実務経験の考え方
外国人が就労ビザを取得するには、原則として学歴要件が必要になってきます。学歴要件とは、大学以上を卒業して学士の称号を持っているというものです。ただしこの学歴要件が免除されるケースがあり、それが「実務経験の証明」になります。
実務経験の証明とは、過去に同じ業務内容を行っていてその分野のスキルがあることを示すことになります。
なお実務経験では、正社員や契約社員として活動した内容について認められ、アルバイトやパートタイムでの経験は含まれません。
認められる実務経験
- 正社員
- 契約社員
- 派遣社員
- 会社経営
認められない実務経験
- アルバイト
- パートタイム
- 個人事業主(正式に証明ができれば、認められる可能性あり)
実務経験の必要な年数
実務経験で証明する場合には、外国人が行う業種ごとに求められる実務経験年数が異なってきます。
- 技術(エンジニア等):10年以上
- 人文知識(営業や企画・設計等):10年以上
- 国際業務(翻訳・貿易業務等):3年以上
- 料理人:10年以上
- スポーツ指導者:3年以上
- 動物の調教師:10年以上
- ソムリエ:5年以上
その他、業務内容については原則として10年以上の実務経験があれば認められる形となります。
なお実務経験は、過去の職務内容全てにおいて認められ、在職証明書が取得できれば合算して計算することが認められておりますが、例えば必要な実務経験が10年であれば、確実に10年以上ある必要があり、これが9年11か月だったとしても認められませんので、年数にはご注意ください。
証明の仕方
実務経験を証明する方法は、在職証明書を取得して証明する形になります。
在職証明書が取得できない場合は、実際に経験があったとしても証明ができないので、実務経験として認められなくなってしまいます。
例えば、「以前勤めていた会社が倒産してしまっている」「前の会社をケンカして辞めた為、頼めない」「違法な働き方をしていた為、証明書が発行できない(例:異国で就労ビザなく働いていたなど)」が該当します。
在職証明書にはフォーマットはないですが、証明書の内容には注意が必要です。
記載すべき内容
- 会社に所属していた期間
- 会社で行っていた業務内容
- 会社の名前
- 会社の代表者のサイン
入管は、在職証明書に記載されている会社が本当に実在するのかの確認もしますので、HP等がない会社の場合には会社が実在することを証明する書類も用意しておくと万全です。
また、在職証明書には有効期限はございませんので過去に取得した在職証明書であっても使用可能です。
審査の基準について
実務経験での就労ビザ申請は、通常の学歴での証明に比べて審査が厳しくなる傾向にあります。
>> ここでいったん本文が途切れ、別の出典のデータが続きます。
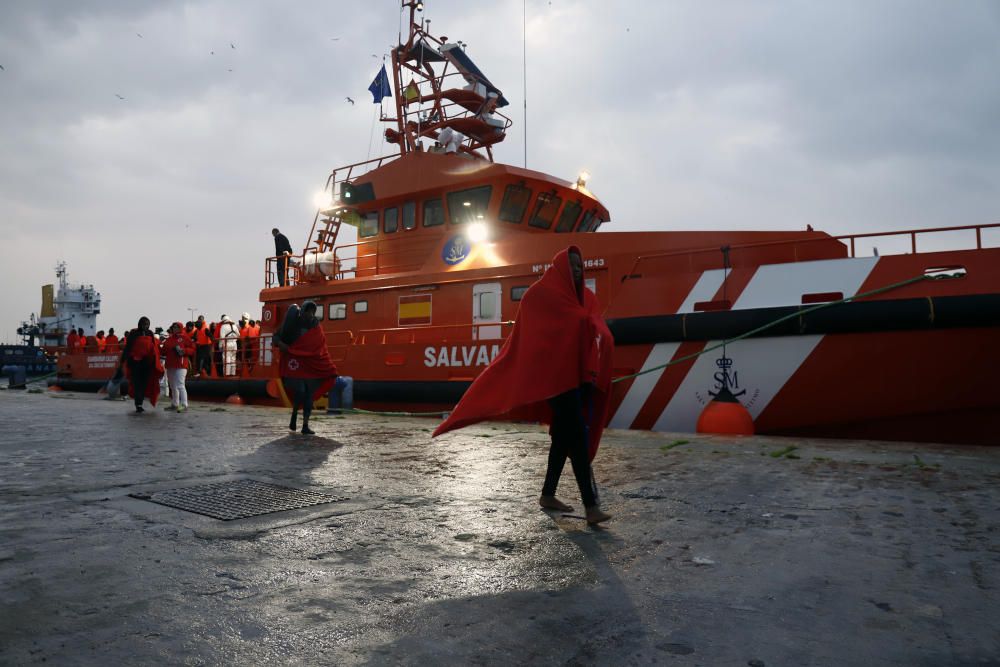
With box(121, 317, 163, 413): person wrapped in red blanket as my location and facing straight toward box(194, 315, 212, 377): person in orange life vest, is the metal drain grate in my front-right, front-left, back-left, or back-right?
back-right

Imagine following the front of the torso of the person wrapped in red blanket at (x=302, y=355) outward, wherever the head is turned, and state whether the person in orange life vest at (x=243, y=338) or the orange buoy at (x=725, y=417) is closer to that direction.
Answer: the orange buoy

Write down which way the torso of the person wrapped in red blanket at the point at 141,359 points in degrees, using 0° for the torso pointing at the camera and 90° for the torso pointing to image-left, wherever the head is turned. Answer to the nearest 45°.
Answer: approximately 0°

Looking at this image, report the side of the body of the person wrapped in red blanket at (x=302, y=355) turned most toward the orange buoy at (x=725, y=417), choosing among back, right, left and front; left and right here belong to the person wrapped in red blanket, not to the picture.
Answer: left

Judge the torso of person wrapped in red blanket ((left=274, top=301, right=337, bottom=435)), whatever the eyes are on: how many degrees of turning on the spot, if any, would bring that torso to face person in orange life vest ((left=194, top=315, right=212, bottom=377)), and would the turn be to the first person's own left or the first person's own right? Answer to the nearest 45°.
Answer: approximately 180°

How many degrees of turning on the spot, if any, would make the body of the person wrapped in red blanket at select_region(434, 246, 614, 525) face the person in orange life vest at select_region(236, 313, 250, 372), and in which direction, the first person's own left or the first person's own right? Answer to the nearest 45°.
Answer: approximately 180°

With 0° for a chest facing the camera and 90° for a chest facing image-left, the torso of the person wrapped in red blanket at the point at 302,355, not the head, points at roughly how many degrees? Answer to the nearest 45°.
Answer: approximately 0°

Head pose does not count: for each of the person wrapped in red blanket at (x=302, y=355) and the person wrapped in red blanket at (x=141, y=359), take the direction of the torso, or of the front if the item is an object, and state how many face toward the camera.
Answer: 2

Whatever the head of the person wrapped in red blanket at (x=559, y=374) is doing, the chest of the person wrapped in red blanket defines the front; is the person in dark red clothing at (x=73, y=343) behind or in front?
behind

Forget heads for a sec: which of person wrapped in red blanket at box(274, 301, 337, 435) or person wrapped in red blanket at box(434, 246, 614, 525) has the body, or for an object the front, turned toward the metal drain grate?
person wrapped in red blanket at box(274, 301, 337, 435)

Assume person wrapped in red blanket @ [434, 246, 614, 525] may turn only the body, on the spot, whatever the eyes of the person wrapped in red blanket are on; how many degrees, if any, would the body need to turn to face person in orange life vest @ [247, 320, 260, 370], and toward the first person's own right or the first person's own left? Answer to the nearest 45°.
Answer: approximately 180°
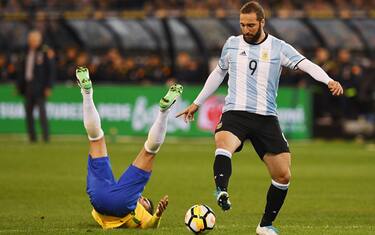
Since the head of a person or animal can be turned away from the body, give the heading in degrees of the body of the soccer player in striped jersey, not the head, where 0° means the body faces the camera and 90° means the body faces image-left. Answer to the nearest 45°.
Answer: approximately 0°

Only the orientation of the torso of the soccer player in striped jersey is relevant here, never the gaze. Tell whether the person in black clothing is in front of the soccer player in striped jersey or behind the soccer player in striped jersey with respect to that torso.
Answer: behind

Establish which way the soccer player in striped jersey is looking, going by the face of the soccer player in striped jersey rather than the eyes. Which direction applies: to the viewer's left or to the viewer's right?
to the viewer's left
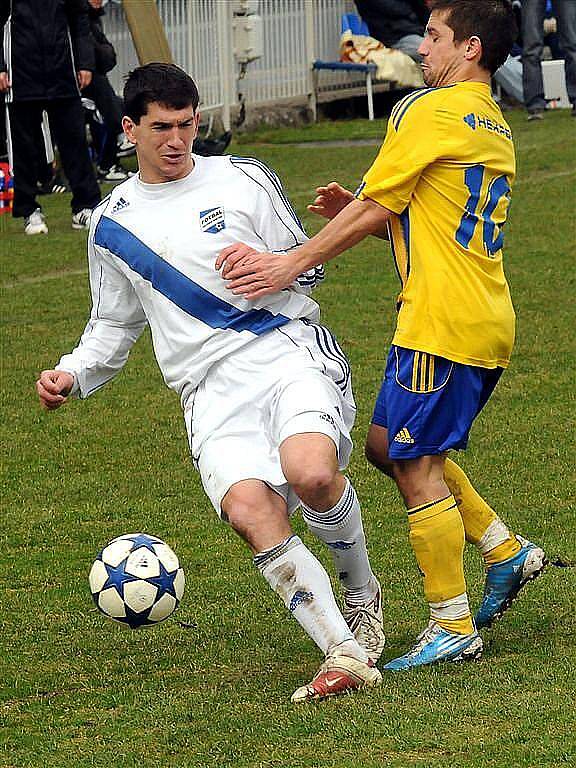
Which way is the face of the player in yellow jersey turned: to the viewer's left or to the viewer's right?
to the viewer's left

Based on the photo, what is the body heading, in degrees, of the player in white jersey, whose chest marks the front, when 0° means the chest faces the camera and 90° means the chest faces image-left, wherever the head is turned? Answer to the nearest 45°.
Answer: approximately 0°

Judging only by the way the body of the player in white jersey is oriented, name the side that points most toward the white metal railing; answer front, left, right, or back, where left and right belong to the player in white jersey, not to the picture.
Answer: back

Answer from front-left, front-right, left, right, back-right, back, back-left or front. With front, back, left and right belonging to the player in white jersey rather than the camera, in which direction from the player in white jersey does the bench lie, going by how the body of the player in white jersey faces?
back

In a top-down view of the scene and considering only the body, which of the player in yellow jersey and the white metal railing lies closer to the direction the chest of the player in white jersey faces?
the player in yellow jersey

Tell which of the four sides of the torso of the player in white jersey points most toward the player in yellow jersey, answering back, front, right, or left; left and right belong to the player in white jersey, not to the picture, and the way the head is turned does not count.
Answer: left

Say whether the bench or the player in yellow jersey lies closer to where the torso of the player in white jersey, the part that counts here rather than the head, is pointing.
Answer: the player in yellow jersey
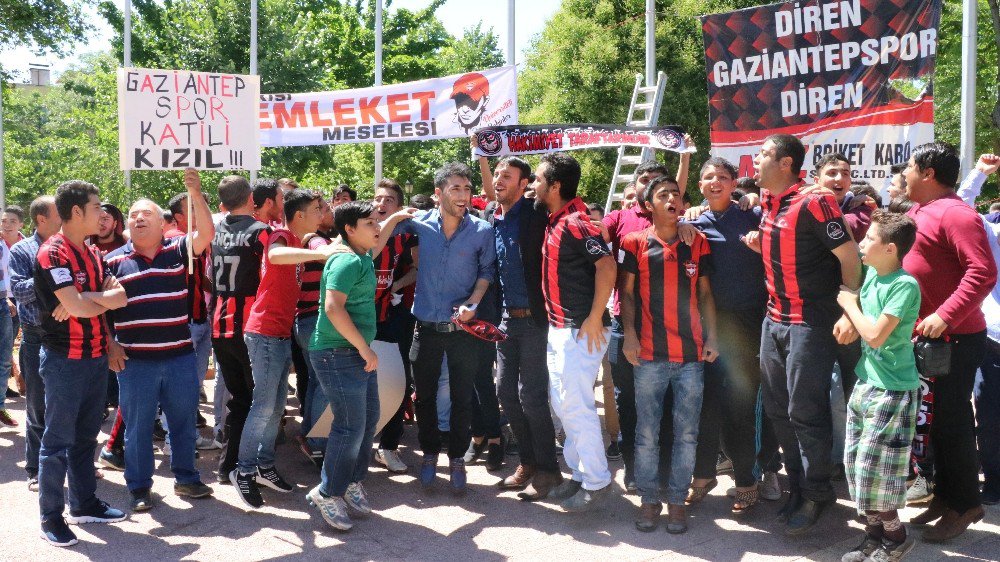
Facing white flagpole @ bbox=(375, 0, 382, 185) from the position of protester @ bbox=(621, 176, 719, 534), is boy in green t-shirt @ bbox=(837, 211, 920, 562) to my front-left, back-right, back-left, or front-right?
back-right

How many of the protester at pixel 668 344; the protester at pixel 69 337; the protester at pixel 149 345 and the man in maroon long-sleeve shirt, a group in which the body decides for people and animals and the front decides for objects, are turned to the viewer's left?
1

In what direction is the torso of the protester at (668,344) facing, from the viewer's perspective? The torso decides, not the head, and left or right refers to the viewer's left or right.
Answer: facing the viewer

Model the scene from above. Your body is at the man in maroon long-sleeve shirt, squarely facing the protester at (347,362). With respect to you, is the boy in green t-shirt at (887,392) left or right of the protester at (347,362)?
left

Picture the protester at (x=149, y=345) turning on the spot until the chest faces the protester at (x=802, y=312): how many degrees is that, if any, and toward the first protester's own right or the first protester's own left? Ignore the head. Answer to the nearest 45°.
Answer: approximately 45° to the first protester's own left

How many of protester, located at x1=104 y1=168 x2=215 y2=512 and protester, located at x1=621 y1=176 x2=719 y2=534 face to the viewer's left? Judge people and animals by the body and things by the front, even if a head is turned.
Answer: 0

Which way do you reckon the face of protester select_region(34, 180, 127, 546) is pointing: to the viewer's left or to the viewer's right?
to the viewer's right

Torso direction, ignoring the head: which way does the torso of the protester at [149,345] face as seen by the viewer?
toward the camera

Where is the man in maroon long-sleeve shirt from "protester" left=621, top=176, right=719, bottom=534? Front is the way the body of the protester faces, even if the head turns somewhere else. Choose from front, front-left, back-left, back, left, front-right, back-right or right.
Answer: left

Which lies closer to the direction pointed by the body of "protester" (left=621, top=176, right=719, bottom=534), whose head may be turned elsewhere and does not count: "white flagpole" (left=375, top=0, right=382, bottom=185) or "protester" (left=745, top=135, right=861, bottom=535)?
the protester

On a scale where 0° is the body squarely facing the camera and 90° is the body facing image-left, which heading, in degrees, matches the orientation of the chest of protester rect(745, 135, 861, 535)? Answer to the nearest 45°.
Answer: approximately 45°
その理由としては、実務経験の在職証明書は偽装されやすい資料だからです。
例えば、「実在しない会社で在職証明書を作る」「在職していた期間を伸ばす」「行っていた業務内容を変える」など、偽装を行ってしまうと、審査の中でその偽装が判明した場合には、その外国人の申請は今後すべて虚偽の疑いがあるとしてビザ取得ができなくなってしまう可能性がありますので、絶対に虚偽書類は作成しないようにしてください。
実務経験での審査ポイントは、実務経験の信憑性とその内容になります。
信憑性には、ビザ申請時の申請書や履歴書と相違がある場合には、認められなくなってしまいますので、矛盾がないように申請するように気を付けてください。